Differentiate rods and cones in the retina.

Rods: night (scotopic) vision, grayscale, high convergence, motion detection. Cones: day (photopic) vision, color, low convergence, high acuity in fovea.

What visual pigments do rods and cones use?

Rods use rhodopsin; cones use photopsins (three types for S, M, L wavelengths).

What happens during bleaching and regeneration of rhodopsin?

In light, retinal changes shape and detaches from opsin; rhodopsin regenerates in the dark

How do light and dark adaptation differ?

Light adaptation is fast (bleaching, pupil constriction); dark adaptation is slow (rhodopsin regeneration, pupil dilation) to improve low-light sensitivity.

What is the dual visual system?

Separate receptor systems and neural pathways for high-sensitivity night vision (rods) and high-resolution daytime color vision (cones).

What are the three cone types and their peak wavelengths?

Short-wavelength (S) at \approx 420 nm, Medium-wavelength (M) at \approx 531 nm, Long-wavelength (L) at \approx 558 nm.
----
What you should do | Copy the text above on rods and cones in full, word for word.

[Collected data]
----
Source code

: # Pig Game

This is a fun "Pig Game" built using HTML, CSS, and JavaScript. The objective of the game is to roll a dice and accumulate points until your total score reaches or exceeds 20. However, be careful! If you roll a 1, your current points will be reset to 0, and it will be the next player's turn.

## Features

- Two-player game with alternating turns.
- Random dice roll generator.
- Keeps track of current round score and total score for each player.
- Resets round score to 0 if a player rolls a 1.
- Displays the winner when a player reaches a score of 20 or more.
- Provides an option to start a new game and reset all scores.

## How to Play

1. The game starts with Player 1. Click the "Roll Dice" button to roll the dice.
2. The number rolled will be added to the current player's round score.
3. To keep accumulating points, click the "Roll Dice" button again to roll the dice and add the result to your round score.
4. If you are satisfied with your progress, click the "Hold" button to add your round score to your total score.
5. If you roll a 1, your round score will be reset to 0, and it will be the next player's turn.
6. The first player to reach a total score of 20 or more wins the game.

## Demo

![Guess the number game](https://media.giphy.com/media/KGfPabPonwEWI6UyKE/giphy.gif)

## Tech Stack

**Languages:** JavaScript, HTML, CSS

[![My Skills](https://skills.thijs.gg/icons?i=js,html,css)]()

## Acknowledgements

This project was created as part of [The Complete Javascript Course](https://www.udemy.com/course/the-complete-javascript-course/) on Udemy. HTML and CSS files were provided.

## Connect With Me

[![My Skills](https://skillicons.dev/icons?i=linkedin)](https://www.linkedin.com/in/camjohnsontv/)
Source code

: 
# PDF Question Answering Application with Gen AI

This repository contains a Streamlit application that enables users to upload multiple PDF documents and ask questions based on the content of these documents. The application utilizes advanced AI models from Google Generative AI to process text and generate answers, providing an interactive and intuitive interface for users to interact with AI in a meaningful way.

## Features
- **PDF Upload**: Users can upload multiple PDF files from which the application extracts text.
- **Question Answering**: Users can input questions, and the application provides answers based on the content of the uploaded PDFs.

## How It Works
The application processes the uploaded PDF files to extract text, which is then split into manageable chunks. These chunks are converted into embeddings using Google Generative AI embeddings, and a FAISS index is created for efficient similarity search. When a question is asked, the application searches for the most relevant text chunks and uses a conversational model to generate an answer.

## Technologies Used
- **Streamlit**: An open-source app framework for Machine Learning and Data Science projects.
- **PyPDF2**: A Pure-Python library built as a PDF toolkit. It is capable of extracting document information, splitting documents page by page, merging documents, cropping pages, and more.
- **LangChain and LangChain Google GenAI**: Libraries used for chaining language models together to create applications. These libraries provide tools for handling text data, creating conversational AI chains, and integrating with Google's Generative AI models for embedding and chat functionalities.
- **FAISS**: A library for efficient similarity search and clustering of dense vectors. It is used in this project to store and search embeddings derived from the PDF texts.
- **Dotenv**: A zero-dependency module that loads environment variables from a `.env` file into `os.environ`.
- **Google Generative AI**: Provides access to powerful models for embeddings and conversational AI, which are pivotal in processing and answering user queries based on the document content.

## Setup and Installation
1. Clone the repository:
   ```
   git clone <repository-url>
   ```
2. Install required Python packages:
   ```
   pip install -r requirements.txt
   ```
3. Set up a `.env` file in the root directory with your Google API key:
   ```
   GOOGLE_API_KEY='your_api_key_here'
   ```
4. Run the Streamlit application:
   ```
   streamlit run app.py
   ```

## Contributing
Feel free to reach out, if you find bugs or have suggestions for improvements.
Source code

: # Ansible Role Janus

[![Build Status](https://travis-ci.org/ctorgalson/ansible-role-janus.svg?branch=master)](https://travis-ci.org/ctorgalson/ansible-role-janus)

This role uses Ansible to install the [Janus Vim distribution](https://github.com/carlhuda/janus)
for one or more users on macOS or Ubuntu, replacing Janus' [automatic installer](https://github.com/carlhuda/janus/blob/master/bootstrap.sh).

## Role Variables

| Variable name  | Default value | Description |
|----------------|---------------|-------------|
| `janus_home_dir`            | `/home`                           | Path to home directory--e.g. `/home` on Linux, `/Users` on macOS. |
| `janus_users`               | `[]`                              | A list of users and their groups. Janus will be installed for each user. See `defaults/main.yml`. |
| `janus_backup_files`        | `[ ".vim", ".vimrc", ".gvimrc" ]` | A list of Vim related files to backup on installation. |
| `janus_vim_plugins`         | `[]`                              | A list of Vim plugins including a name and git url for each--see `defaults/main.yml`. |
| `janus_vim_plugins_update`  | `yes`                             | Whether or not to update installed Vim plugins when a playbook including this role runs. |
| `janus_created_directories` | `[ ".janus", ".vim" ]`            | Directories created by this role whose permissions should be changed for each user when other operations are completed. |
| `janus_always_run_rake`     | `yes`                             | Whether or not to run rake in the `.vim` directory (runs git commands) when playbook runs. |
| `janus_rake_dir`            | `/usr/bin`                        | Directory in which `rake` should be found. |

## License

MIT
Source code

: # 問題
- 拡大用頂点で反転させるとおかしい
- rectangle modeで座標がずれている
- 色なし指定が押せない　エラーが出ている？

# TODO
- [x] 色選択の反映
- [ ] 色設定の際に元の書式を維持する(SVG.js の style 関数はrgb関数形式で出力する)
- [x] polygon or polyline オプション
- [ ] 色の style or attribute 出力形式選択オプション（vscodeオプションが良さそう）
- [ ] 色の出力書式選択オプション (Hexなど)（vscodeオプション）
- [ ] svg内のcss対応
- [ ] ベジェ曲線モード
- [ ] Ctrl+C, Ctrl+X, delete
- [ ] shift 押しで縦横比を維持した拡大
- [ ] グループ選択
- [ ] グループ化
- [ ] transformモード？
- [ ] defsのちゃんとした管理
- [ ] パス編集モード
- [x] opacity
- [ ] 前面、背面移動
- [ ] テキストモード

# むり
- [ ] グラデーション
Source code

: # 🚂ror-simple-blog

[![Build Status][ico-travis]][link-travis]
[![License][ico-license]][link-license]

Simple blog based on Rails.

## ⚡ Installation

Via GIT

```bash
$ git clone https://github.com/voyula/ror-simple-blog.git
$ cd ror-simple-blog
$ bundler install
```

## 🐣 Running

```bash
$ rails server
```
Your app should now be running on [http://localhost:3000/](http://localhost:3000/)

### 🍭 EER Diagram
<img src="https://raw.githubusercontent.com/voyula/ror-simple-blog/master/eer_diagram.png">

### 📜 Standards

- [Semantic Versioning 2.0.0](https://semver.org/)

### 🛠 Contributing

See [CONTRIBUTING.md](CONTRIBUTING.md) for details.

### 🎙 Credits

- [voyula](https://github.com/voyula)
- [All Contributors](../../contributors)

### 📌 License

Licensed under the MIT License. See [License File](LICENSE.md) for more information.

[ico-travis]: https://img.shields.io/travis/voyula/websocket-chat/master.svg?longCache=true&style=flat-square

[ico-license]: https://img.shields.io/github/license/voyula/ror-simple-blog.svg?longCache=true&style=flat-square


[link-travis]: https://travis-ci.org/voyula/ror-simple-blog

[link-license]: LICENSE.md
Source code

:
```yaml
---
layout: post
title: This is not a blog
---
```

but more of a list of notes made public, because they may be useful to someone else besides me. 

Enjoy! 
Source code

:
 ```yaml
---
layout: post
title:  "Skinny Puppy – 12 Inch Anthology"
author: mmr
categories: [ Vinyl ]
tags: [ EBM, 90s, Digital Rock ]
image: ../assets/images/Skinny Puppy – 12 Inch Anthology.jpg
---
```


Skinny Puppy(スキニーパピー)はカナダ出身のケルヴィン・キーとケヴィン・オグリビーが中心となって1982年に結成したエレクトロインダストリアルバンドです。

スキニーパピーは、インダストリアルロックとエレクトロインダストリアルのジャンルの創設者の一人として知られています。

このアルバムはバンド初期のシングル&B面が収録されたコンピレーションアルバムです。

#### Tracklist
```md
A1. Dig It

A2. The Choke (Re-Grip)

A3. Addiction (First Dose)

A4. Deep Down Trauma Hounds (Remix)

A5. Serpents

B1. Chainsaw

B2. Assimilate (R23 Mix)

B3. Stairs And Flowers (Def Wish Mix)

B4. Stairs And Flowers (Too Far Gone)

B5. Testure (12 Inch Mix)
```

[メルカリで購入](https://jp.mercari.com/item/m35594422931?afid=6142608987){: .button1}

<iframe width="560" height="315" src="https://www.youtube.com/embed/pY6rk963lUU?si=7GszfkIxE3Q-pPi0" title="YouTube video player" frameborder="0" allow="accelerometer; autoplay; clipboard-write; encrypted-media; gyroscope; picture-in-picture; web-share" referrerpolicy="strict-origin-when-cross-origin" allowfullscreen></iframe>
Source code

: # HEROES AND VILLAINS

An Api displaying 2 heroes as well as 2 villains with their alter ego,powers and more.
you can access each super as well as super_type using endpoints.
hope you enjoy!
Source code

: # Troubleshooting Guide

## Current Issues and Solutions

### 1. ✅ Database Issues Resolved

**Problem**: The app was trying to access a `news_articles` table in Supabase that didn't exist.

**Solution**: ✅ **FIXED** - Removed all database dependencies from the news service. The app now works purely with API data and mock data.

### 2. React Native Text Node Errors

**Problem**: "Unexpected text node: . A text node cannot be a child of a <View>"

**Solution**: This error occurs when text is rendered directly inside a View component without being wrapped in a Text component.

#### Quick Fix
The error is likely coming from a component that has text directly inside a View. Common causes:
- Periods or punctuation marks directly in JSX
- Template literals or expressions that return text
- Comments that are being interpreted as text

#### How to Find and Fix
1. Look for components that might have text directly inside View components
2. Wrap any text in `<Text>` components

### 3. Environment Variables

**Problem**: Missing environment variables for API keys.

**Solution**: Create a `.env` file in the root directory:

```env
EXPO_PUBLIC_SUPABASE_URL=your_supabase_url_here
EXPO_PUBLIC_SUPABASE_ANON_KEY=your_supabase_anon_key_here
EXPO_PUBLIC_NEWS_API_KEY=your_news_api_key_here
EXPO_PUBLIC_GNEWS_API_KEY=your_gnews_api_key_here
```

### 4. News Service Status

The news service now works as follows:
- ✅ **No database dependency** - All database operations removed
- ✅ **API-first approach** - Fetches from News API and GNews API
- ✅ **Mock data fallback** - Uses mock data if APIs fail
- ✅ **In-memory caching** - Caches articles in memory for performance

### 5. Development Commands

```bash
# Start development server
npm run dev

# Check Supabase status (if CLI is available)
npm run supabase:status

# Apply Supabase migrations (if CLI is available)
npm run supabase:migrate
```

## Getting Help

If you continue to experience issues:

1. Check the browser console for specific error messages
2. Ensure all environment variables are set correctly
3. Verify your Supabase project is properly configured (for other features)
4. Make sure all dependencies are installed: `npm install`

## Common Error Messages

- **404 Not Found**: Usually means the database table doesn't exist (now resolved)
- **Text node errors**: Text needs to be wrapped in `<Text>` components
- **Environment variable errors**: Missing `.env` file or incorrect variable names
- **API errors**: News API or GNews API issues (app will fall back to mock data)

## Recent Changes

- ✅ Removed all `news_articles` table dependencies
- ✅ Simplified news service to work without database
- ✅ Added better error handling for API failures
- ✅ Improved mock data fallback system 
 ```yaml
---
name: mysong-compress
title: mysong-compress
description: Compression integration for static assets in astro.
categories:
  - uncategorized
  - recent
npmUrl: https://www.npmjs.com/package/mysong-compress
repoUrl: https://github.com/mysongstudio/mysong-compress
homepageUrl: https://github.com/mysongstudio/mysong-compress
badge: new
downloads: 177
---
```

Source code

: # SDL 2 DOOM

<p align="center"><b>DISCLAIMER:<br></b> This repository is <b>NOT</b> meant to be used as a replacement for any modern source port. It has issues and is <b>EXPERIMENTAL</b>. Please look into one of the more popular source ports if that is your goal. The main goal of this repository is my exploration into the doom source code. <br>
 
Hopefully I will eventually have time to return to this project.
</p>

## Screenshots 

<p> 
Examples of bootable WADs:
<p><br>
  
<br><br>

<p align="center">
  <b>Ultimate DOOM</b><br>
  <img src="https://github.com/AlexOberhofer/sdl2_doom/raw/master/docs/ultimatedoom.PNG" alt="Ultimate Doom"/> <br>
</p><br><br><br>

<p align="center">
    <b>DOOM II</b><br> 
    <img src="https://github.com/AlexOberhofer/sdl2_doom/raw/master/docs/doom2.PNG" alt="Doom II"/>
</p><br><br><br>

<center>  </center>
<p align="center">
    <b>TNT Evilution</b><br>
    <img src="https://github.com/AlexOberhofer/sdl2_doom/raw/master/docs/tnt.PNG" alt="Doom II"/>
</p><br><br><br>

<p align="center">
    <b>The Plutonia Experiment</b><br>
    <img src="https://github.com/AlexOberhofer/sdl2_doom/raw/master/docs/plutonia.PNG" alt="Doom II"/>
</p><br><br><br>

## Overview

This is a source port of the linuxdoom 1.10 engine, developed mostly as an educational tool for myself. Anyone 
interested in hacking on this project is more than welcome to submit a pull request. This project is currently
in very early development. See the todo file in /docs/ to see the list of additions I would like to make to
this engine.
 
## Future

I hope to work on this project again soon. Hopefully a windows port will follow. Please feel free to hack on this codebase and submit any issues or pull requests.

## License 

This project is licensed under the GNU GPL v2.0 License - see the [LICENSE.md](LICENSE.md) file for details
----
Task response |
Differentiate rods and cones in the retina.

Rods: night (scotopic) vision, grayscale, high convergence, motion detection. Cones: day (photopic) vision, color, low convergence, high acuity in fovea.

What visual pigments do rods and cones use?

Rods use rhodopsin; cones use photopsins (three types for S, M, L wavelengths).

What happens during bleaching and regeneration of rhodopsin?

In light, retinal changes shape and detaches from opsin; rhodopsin regenerates in the dark

How do light and dark adaptation differ?

Light adaptation is fast (bleaching, pupil constriction); dark adaptation is slow (rhodopsin regeneration, pupil dilation) to improve low-light sensitivity.

What is the dual visual system?

Separate receptor systems and neural pathways for high-sensitivity night vision (rods) and high-resolution daytime color vision (cones).

What are the three cone types and their peak wavelengths?

Short-wavelength (S) at \approx 420 nm, Medium-wavelength (M) at \approx 531 nm, Long-wavelength (L) at \approx 558 nm.